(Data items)
★ ★ ★ ★ ★
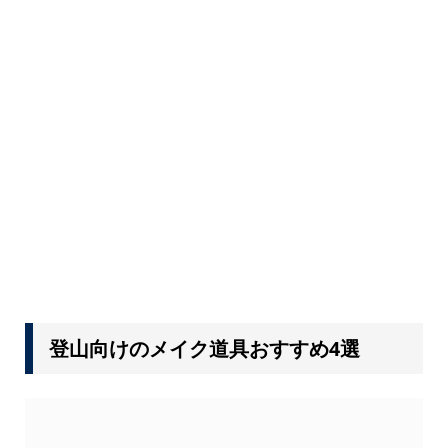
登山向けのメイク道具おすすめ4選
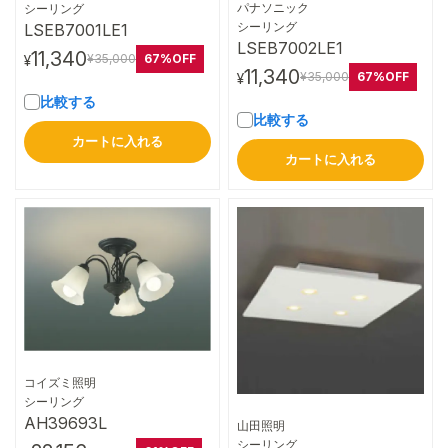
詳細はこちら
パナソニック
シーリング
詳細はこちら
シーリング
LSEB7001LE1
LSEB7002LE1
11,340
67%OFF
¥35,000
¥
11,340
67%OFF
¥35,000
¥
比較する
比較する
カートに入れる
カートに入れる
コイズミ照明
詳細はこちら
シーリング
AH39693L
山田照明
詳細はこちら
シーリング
★ ★ ★ ★ ★
ABOUT THIS TASK » With the pictures dropped, give every entry above again exactly.

FINISHED TASK »
登山向けのメイク道具おすすめ4選
詳細はこちら
パナソニック
シーリング
詳細はこちら
シーリング
LSEB7001LE1
LSEB7002LE1
11,340
67%OFF
¥35,000
¥
11,340
67%OFF
¥35,000
¥
比較する
比較する
カートに入れる
カートに入れる
コイズミ照明
詳細はこちら
シーリング
AH39693L
山田照明
詳細はこちら
シーリング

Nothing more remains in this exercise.